When I joined 3d Signals and had to reach out to potential partners using cold emails (Corona times… hence: no conferences and no face to face meetings), I was feeling really insecure, as for me, this was a totally new market with major cultural differences (Israel vs. Germany and the US). I almost immediately “fell” into the bad habit of sharing the value of the product we provide (in other words, speaking about “myself”). In the beginning, I hardly received any responses, and then I changed my method and focused on what the person on the other side was interested in. I searched for articles, quotes and blogs the person I was interested in connecting with wrote, and tried to find similar interests when addressing them. Like magic, suddenly the conversion of my cold emails into intro meetings increased dramatically. Only then I understood a lesson that I had forgotten: it’s not about me! If you truly want to learn and gain knowledge, you need to listen and not speak. Just WAIT.
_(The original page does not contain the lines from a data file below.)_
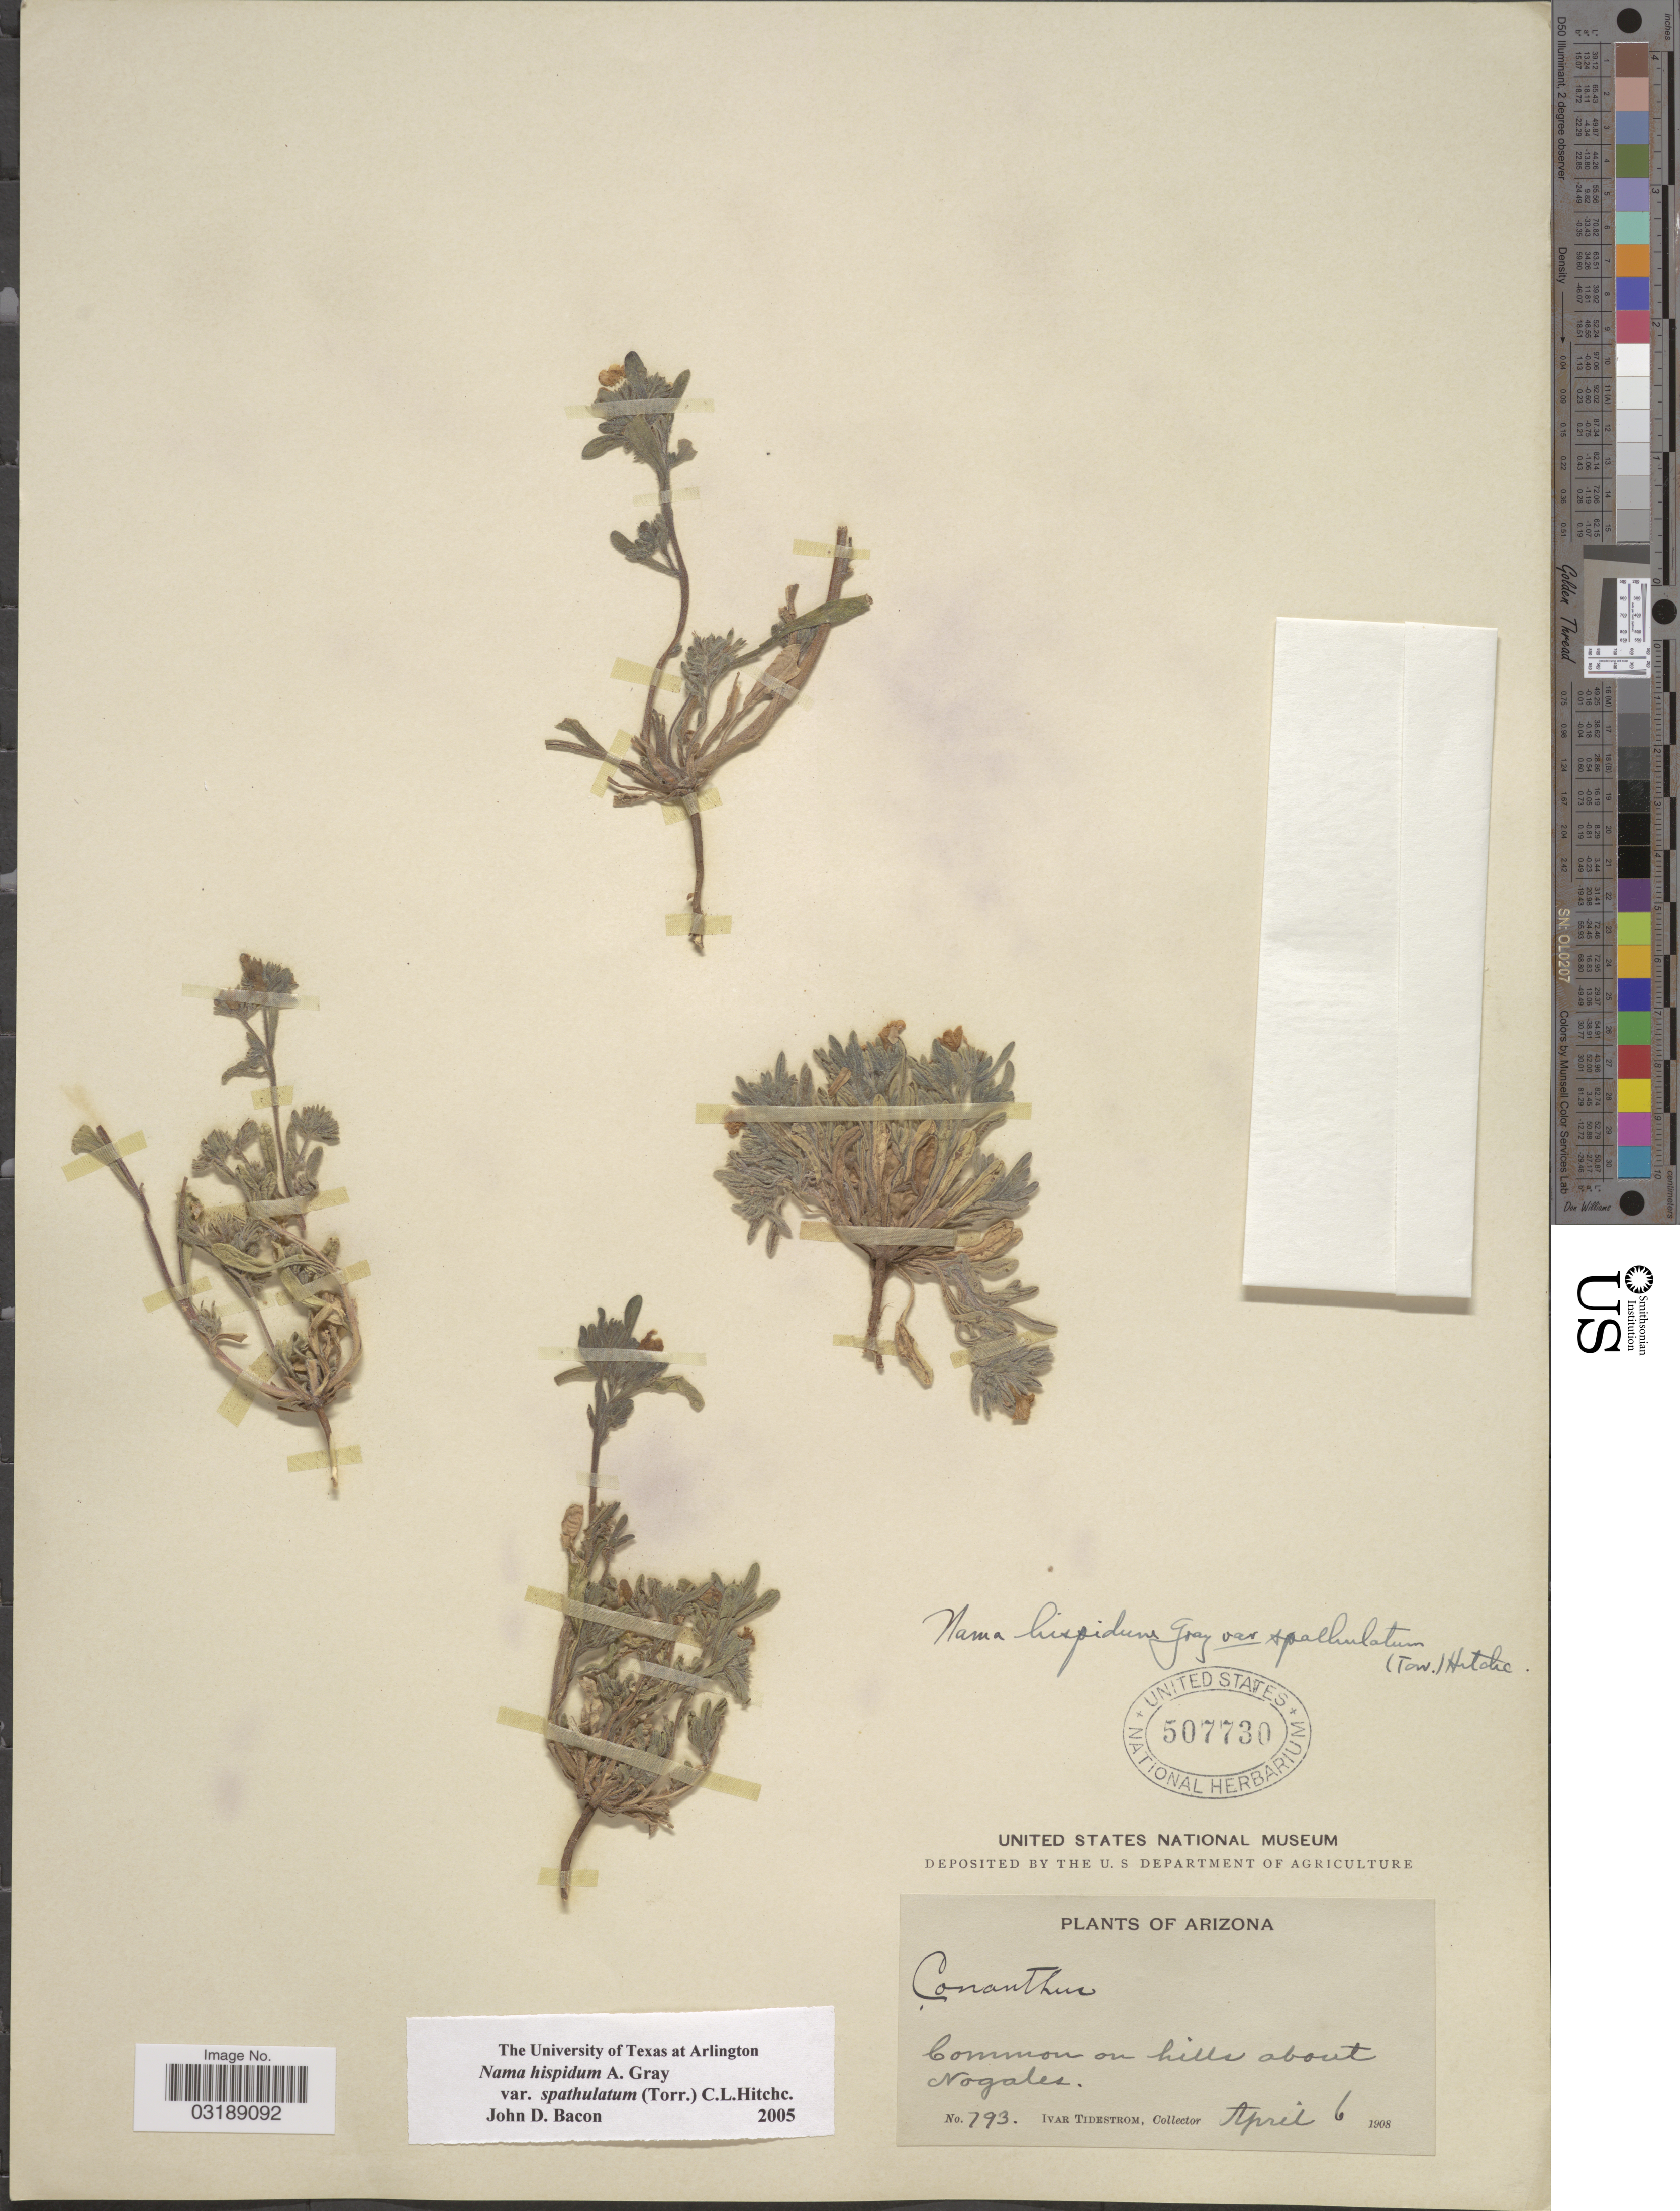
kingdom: Plantae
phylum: Tracheophyta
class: Magnoliopsida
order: Boraginales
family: Namaceae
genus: Nama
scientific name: Nama hispida var. spathulatum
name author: (Torr.) C.L. Hitchc.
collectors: I. F. Tidestrom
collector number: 793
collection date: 1908-04-06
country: United States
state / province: Arizona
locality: Common on hills about Nogales.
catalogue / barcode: US 507730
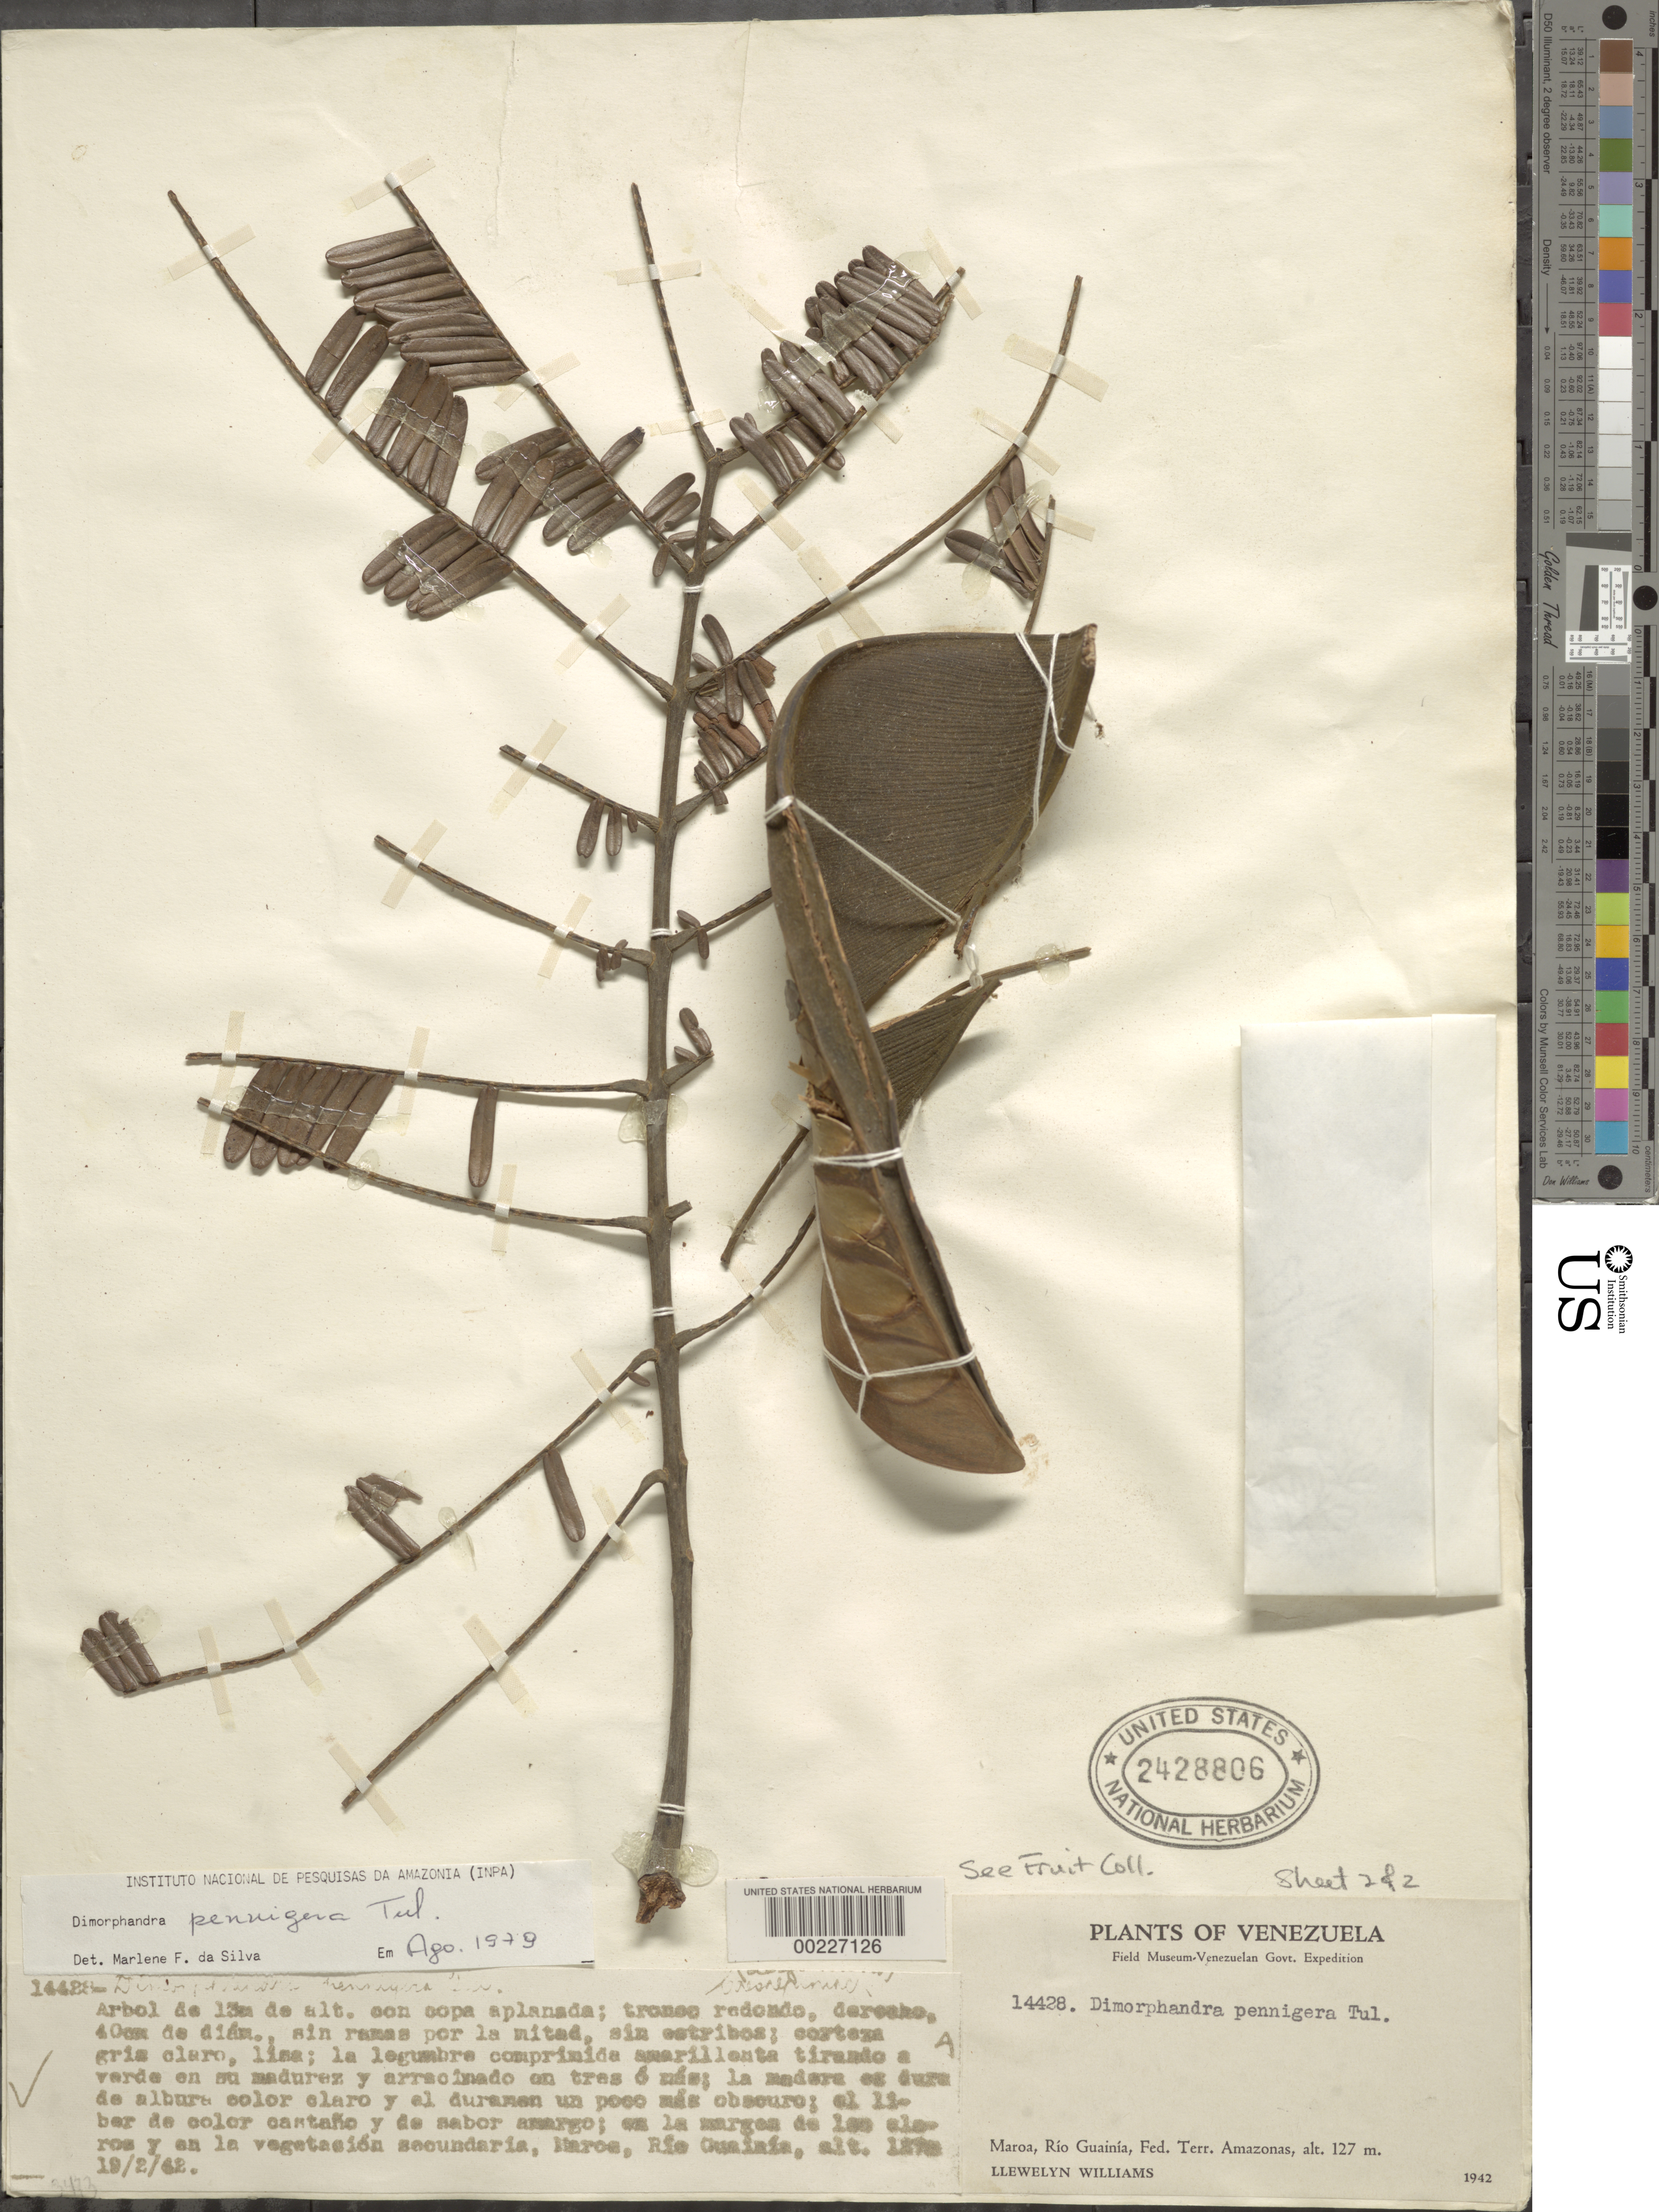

Luck — when preparation meets opportunity
I joined 3d Signals in May 2020, when most of the Israeli market was experiencing a lockdown and hysteria because of the Corona virus. Although I had the dream job at a good company — Microsoft — I received an offer I couldn’t refuse from Ariel Rosenfeld, the CEO of 3d Signals. I remember the Friday dinner I had with my beloved grandma, sharing with her that I decided to leave Microsoft and move to a startup. She looked at me with bewildered eyes and said: “there is a global crisis, and you go and move to a startup?! Are you out of your mind?!” I calmed her down saying that she should trust me and I will surprise her. During the last year, 3d Signals was an “island of sanity”: we worked regularly from the office, travelled and met partners and customers around the world and no one lost their jobs or had to go on leave. I was extremely lucky to join the company at the momentum I joined it. But what seemed like overconfidence on my part that was somehow rewarded, was nothing of the sort; I made sure to listen, to get to know people, and to build a network. My confidence in my new home was not a result of naivety, craziness, or ignorance, but of years-long careful network building that started from listening. Only in this way I could identify a good opportunity when it came through the door, and only in this way could I make a bold move for the next stage of my career.

Looking forward, here are my two cents
Many might think that the offer I had received from Ariel was pure luck. I don’t. At least, not entirely. While I’m a great believer in karma, I also know that luck is really only a piece of the puzzle. When cultivating our net-worth, our actions and mind set will dictate our next career moves. We must focus on listening (WAIT) and keep building our net-worth. Luck, in this sense, becomes less of a thing that is beyond our control and more of a state of mind. When we focus on growing and listening, and do so methodologically, we open the door to all kinds of potential opportunities. Some things, like a global pandemic or shifts in the market we find ourselves, are beyond our control. But listening and growing — those are entirely up to us, and the make the less controllable aspects of our lives much more manageable.